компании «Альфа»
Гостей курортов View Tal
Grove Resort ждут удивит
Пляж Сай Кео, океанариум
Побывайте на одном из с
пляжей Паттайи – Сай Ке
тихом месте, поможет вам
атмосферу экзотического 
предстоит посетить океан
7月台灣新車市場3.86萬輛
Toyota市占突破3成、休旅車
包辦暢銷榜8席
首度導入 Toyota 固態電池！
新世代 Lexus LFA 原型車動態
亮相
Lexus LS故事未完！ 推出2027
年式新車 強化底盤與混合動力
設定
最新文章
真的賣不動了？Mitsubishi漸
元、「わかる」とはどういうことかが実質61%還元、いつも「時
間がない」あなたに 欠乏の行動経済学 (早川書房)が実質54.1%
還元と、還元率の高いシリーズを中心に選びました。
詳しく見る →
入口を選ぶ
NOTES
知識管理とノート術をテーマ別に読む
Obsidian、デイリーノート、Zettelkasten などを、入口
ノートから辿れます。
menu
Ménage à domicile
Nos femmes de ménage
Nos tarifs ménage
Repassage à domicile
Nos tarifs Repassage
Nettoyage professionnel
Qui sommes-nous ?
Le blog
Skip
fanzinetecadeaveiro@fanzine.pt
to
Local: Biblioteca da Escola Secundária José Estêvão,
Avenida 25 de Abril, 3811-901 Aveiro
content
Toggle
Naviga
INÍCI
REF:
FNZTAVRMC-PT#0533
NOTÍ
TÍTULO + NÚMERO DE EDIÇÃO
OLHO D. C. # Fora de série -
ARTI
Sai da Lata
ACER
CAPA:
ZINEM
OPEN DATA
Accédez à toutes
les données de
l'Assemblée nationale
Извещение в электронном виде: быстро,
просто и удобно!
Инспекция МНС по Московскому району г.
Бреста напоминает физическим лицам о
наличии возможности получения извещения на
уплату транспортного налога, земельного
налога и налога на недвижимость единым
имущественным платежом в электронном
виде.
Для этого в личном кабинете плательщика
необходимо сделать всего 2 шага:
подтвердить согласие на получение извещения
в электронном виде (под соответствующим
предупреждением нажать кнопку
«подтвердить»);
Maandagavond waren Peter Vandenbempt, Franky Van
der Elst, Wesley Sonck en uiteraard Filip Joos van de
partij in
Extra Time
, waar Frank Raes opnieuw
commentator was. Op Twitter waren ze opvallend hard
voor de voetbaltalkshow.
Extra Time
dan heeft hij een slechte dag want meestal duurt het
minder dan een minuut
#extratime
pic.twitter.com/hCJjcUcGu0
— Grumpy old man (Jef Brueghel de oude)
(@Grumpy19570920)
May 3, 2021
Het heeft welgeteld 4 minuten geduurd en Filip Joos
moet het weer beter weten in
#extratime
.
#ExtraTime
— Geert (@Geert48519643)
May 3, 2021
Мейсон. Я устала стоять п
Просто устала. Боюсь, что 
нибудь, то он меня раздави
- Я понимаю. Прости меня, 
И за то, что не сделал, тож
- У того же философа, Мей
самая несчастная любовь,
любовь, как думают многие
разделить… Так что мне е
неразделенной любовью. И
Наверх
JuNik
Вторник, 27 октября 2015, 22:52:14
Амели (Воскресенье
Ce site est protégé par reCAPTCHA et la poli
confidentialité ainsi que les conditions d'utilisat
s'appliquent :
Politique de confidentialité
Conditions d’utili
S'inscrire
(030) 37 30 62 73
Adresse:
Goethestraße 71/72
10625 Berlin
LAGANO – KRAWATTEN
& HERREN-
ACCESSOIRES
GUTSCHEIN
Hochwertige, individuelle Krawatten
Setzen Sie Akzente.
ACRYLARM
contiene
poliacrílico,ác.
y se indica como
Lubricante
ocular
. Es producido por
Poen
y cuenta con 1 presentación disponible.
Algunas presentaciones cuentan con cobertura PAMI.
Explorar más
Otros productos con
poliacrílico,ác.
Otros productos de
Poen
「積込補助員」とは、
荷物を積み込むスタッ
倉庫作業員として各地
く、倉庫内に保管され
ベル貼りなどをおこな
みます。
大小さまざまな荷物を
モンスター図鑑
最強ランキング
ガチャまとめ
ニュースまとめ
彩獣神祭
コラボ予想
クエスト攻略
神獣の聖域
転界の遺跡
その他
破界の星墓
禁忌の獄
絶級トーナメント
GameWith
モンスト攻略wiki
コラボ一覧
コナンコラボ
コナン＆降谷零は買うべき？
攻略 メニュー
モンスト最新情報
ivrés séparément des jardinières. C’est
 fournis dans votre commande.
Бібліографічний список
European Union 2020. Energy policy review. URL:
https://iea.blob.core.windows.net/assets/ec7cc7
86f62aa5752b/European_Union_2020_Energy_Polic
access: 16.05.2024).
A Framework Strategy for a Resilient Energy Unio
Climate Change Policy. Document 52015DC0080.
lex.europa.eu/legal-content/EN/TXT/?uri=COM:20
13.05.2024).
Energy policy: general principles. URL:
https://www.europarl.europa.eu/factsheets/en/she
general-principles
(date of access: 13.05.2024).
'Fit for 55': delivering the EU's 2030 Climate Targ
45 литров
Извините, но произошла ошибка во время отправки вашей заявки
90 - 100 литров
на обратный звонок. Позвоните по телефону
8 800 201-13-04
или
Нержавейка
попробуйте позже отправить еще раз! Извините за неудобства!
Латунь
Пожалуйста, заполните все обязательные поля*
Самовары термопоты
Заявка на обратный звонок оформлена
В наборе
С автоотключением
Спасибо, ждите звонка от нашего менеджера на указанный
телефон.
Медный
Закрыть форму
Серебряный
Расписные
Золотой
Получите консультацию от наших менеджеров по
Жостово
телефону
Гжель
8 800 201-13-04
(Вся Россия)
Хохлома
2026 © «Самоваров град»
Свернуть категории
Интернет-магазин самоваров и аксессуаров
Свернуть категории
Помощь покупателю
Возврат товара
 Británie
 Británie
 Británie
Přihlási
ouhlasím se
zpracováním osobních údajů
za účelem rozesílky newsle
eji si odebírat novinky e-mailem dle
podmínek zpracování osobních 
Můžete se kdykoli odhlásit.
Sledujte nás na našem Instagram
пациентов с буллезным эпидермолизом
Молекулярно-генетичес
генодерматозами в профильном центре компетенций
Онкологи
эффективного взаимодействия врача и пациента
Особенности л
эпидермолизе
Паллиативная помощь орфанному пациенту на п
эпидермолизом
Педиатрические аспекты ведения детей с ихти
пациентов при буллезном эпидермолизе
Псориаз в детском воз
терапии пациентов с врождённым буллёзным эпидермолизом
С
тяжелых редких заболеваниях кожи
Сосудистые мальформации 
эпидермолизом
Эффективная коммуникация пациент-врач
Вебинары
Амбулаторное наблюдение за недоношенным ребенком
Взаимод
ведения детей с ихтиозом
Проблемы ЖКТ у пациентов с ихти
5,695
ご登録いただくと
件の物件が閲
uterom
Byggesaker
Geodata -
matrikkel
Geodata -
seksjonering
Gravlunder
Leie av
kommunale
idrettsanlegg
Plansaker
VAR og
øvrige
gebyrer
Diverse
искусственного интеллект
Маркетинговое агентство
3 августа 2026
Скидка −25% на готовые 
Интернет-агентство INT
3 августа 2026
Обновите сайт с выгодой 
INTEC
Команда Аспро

..........

### [Job]
From the first line to the last, return the material exactly.

### [Output for this task]
компании «Альфа»
Гостей курортов View Tal
Grove Resort ждут удивит
Пляж Сай Кео, океанариум
Побывайте на одном из с
пляжей Паттайи – Сай Ке
тихом месте, поможет вам
атмосферу экзотического 
предстоит посетить океан
7月台灣新車市場3.86萬輛
Toyota市占突破3成、休旅車
包辦暢銷榜8席
首度導入 Toyota 固態電池！
新世代 Lexus LFA 原型車動態
亮相
Lexus LS故事未完！ 推出2027
年式新車 強化底盤與混合動力
設定
最新文章
真的賣不動了？Mitsubishi漸
元、「わかる」とはどういうことかが実質61%還元、いつも「時
間がない」あなたに 欠乏の行動経済学 (早川書房)が実質54.1%
還元と、還元率の高いシリーズを中心に選びました。
詳しく見る →
入口を選ぶ
NOTES
知識管理とノート術をテーマ別に読む
Obsidian、デイリーノート、Zettelkasten などを、入口
ノートから辿れます。
menu
Ménage à domicile
Nos femmes de ménage
Nos tarifs ménage
Repassage à domicile
Nos tarifs Repassage
Nettoyage professionnel
Qui sommes-nous ?
Le blog
Skip
fanzinetecadeaveiro@fanzine.pt
to
Local: Biblioteca da Escola Secundária José Estêvão,
Avenida 25 de Abril, 3811-901 Aveiro
content
Toggle
Naviga
INÍCI
REF:
FNZTAVRMC-PT#0533
NOTÍ
TÍTULO + NÚMERO DE EDIÇÃO
OLHO D. C. # Fora de série -
ARTI
Sai da Lata
ACER
CAPA:
ZINEM
OPEN DATA
Accédez à toutes
les données de
l'Assemblée nationale
Извещение в электронном виде: быстро,
просто и удобно!
Инспекция МНС по Московскому району г.
Бреста напоминает физическим лицам о
наличии возможности получения извещения на
уплату транспортного налога, земельного
налога и налога на недвижимость единым
имущественным платежом в электронном
виде.
Для этого в личном кабинете плательщика
необходимо сделать всего 2 шага:
подтвердить согласие на получение извещения
в электронном виде (под соответствующим
предупреждением нажать кнопку
«подтвердить»);
Maandagavond waren Peter Vandenbempt, Franky Van
der Elst, Wesley Sonck en uiteraard Filip Joos van de
partij in
Extra Time
, waar Frank Raes opnieuw
commentator was. Op Twitter waren ze opvallend hard
voor de voetbaltalkshow.
Extra Time
dan heeft hij een slechte dag want meestal duurt het
minder dan een minuut
#extratime
pic.twitter.com/hCJjcUcGu0
— Grumpy old man (Jef Brueghel de oude)
(@Grumpy19570920)
May 3, 2021
Het heeft welgeteld 4 minuten geduurd en Filip Joos
moet het weer beter weten in
#extratime
.
#ExtraTime
— Geert (@Geert48519643)
May 3, 2021
Мейсон. Я устала стоять п
Просто устала. Боюсь, что 
нибудь, то он меня раздави
- Я понимаю. Прости меня, 
И за то, что не сделал, тож
- У того же философа, Мей
самая несчастная любовь,
любовь, как думают многие
разделить… Так что мне е
неразделенной любовью. И
Наверх
JuNik
Вторник, 27 октября 2015, 22:52:14
Амели (Воскресенье
Ce site est protégé par reCAPTCHA et la poli
confidentialité ainsi que les conditions d'utilisat
s'appliquent :
Politique de confidentialité
Conditions d’utili
S'inscrire
(030) 37 30 62 73
Adresse:
Goethestraße 71/72
10625 Berlin
LAGANO – KRAWATTEN
& HERREN-
ACCESSOIRES
GUTSCHEIN
Hochwertige, individuelle Krawatten
Setzen Sie Akzente.
ACRYLARM
contiene
poliacrílico,ác.
y se indica como
Lubricante
ocular
. Es producido por
Poen
y cuenta con 1 presentación disponible.
Algunas presentaciones cuentan con cobertura PAMI.
Explorar más
Otros productos con
poliacrílico,ác.
Otros productos de
Poen
「積込補助員」とは、
荷物を積み込むスタッ
倉庫作業員として各地
く、倉庫内に保管され
ベル貼りなどをおこな
みます。
大小さまざまな荷物を
モンスター図鑑
最強ランキング
ガチャまとめ
ニュースまとめ
彩獣神祭
コラボ予想
クエスト攻略
神獣の聖域
転界の遺跡
その他
破界の星墓
禁忌の獄
絶級トーナメント
GameWith
モンスト攻略wiki
コラボ一覧
コナンコラボ
コナン＆降谷零は買うべき？
攻略 メニュー
モンスト最新情報
ivrés séparément des jardinières. C’est
 fournis dans votre commande.
Бібліографічний список
European Union 2020. Energy policy review. URL:
https://iea.blob.core.windows.net/assets/ec7cc7
86f62aa5752b/European_Union_2020_Energy_Polic
access: 16.05.2024).
A Framework Strategy for a Resilient Energy Unio
Climate Change Policy. Document 52015DC0080.
lex.europa.eu/legal-content/EN/TXT/?uri=COM:20
13.05.2024).
Energy policy: general principles. URL:
https://www.europarl.europa.eu/factsheets/en/she
general-principles
(date of access: 13.05.2024).
'Fit for 55': delivering the EU's 2030 Climate Targ
45 литров
Извините, но произошла ошибка во время отправки вашей заявки
90 - 100 литров
на обратный звонок. Позвоните по телефону
8 800 201-13-04
или
Нержавейка
попробуйте позже отправить еще раз! Извините за неудобства!
Латунь
Пожалуйста, заполните все обязательные поля*
Самовары термопоты
Заявка на обратный звонок оформлена
В наборе
С автоотключением
Спасибо, ждите звонка от нашего менеджера на указанный
телефон.
Медный
Закрыть форму
Серебряный
Расписные
Золотой
Получите консультацию от наших менеджеров по
Жостово
телефону
Гжель
8 800 201-13-04
(Вся Россия)
Хохлома
2026 © «Самоваров град»
Свернуть категории
Интернет-магазин самоваров и аксессуаров
Свернуть категории
Помощь покупателю
Возврат товара
 Británie
 Británie
 Británie
Přihlási
ouhlasím se
zpracováním osobních údajů
za účelem rozesílky newsle
eji si odebírat novinky e-mailem dle
podmínek zpracování osobních 
Můžete se kdykoli odhlásit.
Sledujte nás na našem Instagram
пациентов с буллезным эпидермолизом
Молекулярно-генетичес
генодерматозами в профильном центре компетенций
Онкологи
эффективного взаимодействия врача и пациента
Особенности л
эпидермолизе
Паллиативная помощь орфанному пациенту на п
эпидермолизом
Педиатрические аспекты ведения детей с ихти
пациентов при буллезном эпидермолизе
Псориаз в детском воз
терапии пациентов с врождённым буллёзным эпидермолизом
С
тяжелых редких заболеваниях кожи
Сосудистые мальформации 
эпидермолизом
Эффективная коммуникация пациент-врач
Вебинары
Амбулаторное наблюдение за недоношенным ребенком
Взаимод
ведения детей с ихтиозом
Проблемы ЖКТ у пациентов с ихти
5,695
ご登録いただくと
件の物件が閲
uterom
Byggesaker
Geodata -
matrikkel
Geodata -
seksjonering
Gravlunder
Leie av
kommunale
idrettsanlegg
Plansaker
VAR og
øvrige
gebyrer
Diverse
искусственного интеллект
Маркетинговое агентство
3 августа 2026
Скидка −25% на готовые 
Интернет-агентство INT
3 августа 2026
Обновите сайт с выгодой 
INTEC
Команда Аспро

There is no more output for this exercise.